-- About this task --
From the records below, please repeat exactly the line that has "Gerardus Mahendra gerardus.mahendra@id.pwc.com", the line that has "Margie Margaret margie.margaret@id.pwc.com", and every line between them, and nothing else.
.....
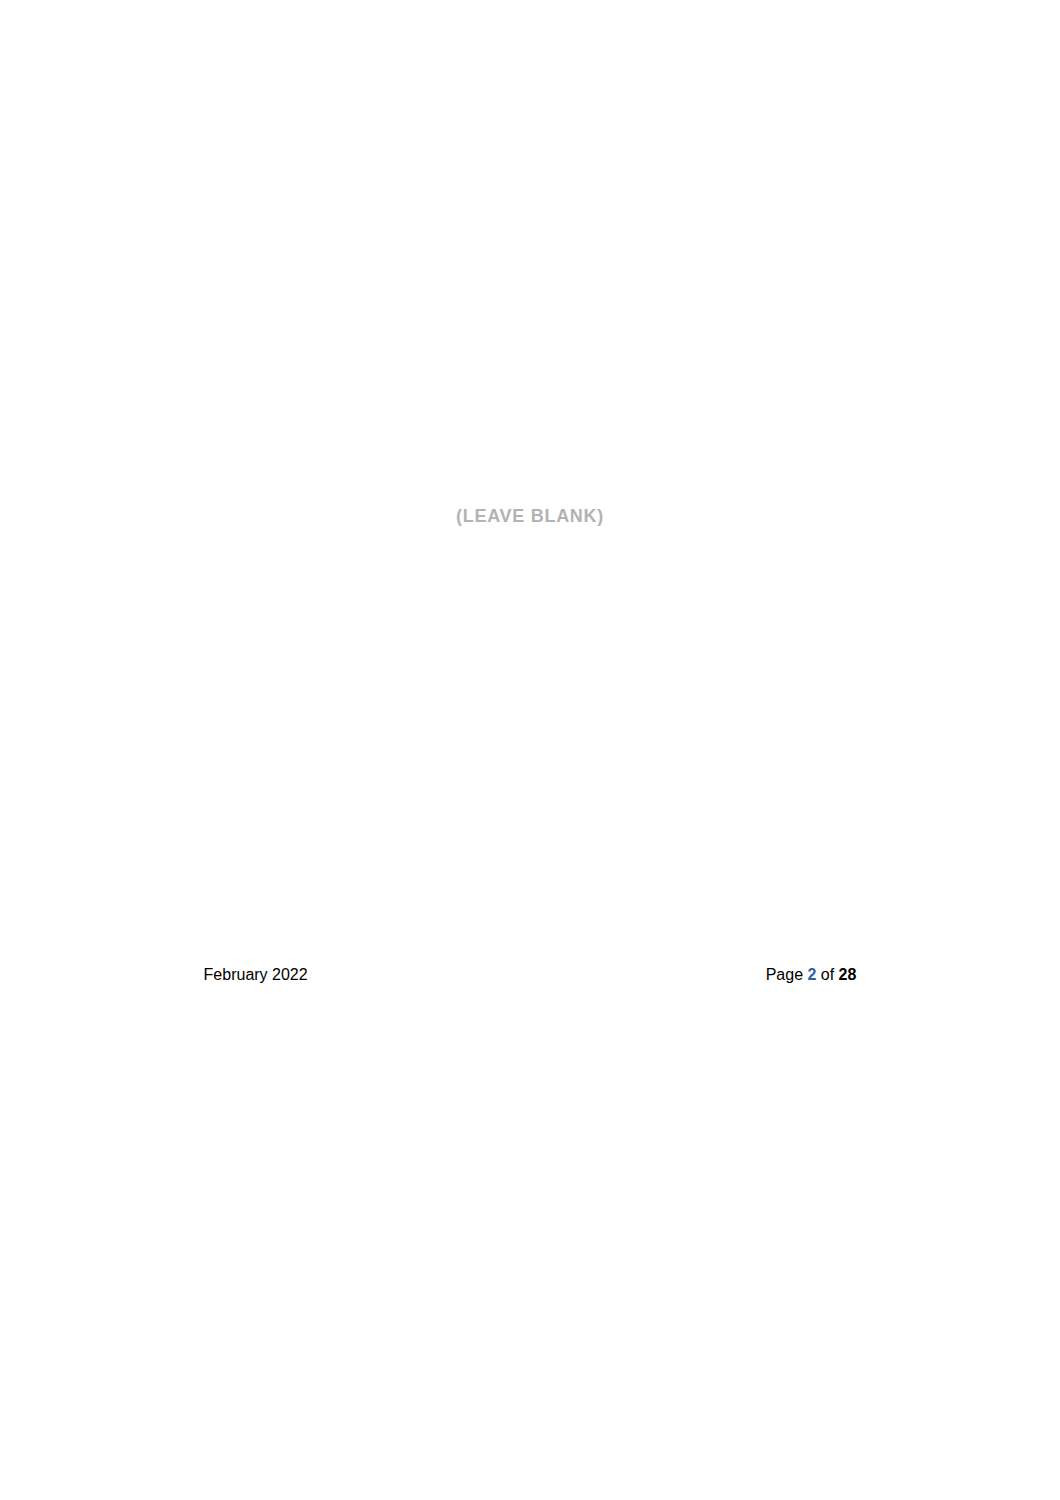(LEAVE BLANK)
February 2022
Page 2 of 28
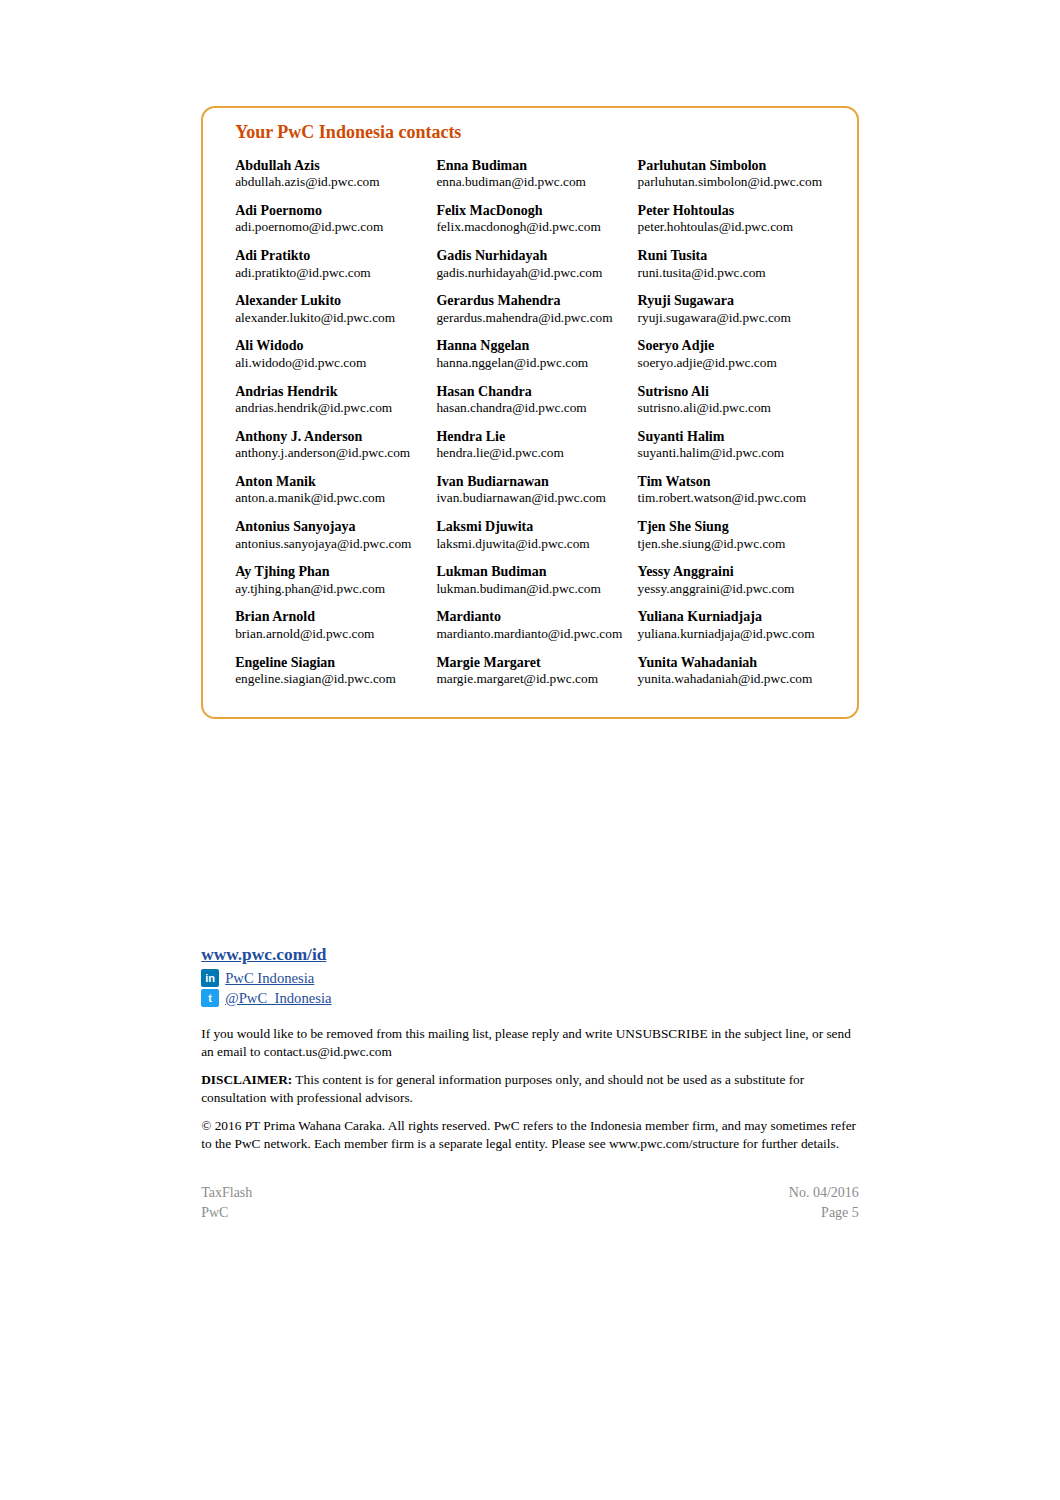Your PwC Indonesia contacts
Abdullah Azis abdullah.azis@id.pwc.com
Adi Poernomo adi.poernomo@id.pwc.com
Adi Pratikto adi.pratikto@id.pwc.com
Alexander Lukito alexander.lukito@id.pwc.com
Ali Widodo ali.widodo@id.pwc.com
Andrias Hendrik andrias.hendrik@id.pwc.com
Anthony J. Anderson anthony.j.anderson@id.pwc.com
Anton Manik anton.a.manik@id.pwc.com
Antonius Sanyojaya antonius.sanyojaya@id.pwc.com
Ay Tjhing Phan ay.tjhing.phan@id.pwc.com
Brian Arnold brian.arnold@id.pwc.com
Engeline Siagian engeline.siagian@id.pwc.com
Enna Budiman enna.budiman@id.pwc.com
Felix MacDonogh felix.macdonogh@id.pwc.com
Gadis Nurhidayah gadis.nurhidayah@id.pwc.com
Gerardus Mahendra gerardus.mahendra@id.pwc.com
Hanna Nggelan hanna.nggelan@id.pwc.com
Hasan Chandra hasan.chandra@id.pwc.com
Hendra Lie hendra.lie@id.pwc.com
Ivan Budiarnawan ivan.budiarnawan@id.pwc.com
Laksmi Djuwita laksmi.djuwita@id.pwc.com
Lukman Budiman lukman.budiman@id.pwc.com
Mardianto mardianto.mardianto@id.pwc.com
Margie Margaret margie.margaret@id.pwc.com
Parluhutan Simbolon parluhutan.simbolon@id.pwc.com
Peter Hohtoulas peter.hohtoulas@id.pwc.com
Runi Tusita runi.tusita@id.pwc.com
Ryuji Sugawara ryuji.sugawara@id.pwc.com
Soeryo Adjie soeryo.adjie@id.pwc.com
Sutrisno Ali sutrisno.ali@id.pwc.com
Suyanti Halim suyanti.halim@id.pwc.com
Tim Watson tim.robert.watson@id.pwc.com
Tjen She Siung tjen.she.siung@id.pwc.com
Yessy Anggraini yessy.anggraini@id.pwc.com
Yuliana Kurniadjaja yuliana.kurniadjaja@id.pwc.com
Yunita Wahadaniah yunita.wahadaniah@id.pwc.com
www.pwc.com/id
in PwC Indonesia
t @PwC_Indonesia
If you would like to be removed from this mailing list, please reply and write UNSUBSCRIBE in the subject line, or send an email to contact.us@id.pwc.com
DISCLAIMER: This content is for general information purposes only, and should not be used as a substitute for consultation with professional advisors.
© 2016 PT Prima Wahana Caraka. All rights reserved. PwC refers to the Indonesia member firm, and may sometimes refer to the PwC network. Each member firm is a separate legal entity. Please see www.pwc.com/structure for further details.
TaxFlash
PwC
No. 04/2016
Page 5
.....
-- Written response --
Gerardus Mahendra gerardus.mahendra@id.pwc.com
Hanna Nggelan hanna.nggelan@id.pwc.com
Hasan Chandra hasan.chandra@id.pwc.com
Hendra Lie hendra.lie@id.pwc.com
Ivan Budiarnawan ivan.budiarnawan@id.pwc.com
Laksmi Djuwita laksmi.djuwita@id.pwc.com
Lukman Budiman lukman.budiman@id.pwc.com
Mardianto mardianto.mardianto@id.pwc.com
Margie Margaret margie.margaret@id.pwc.com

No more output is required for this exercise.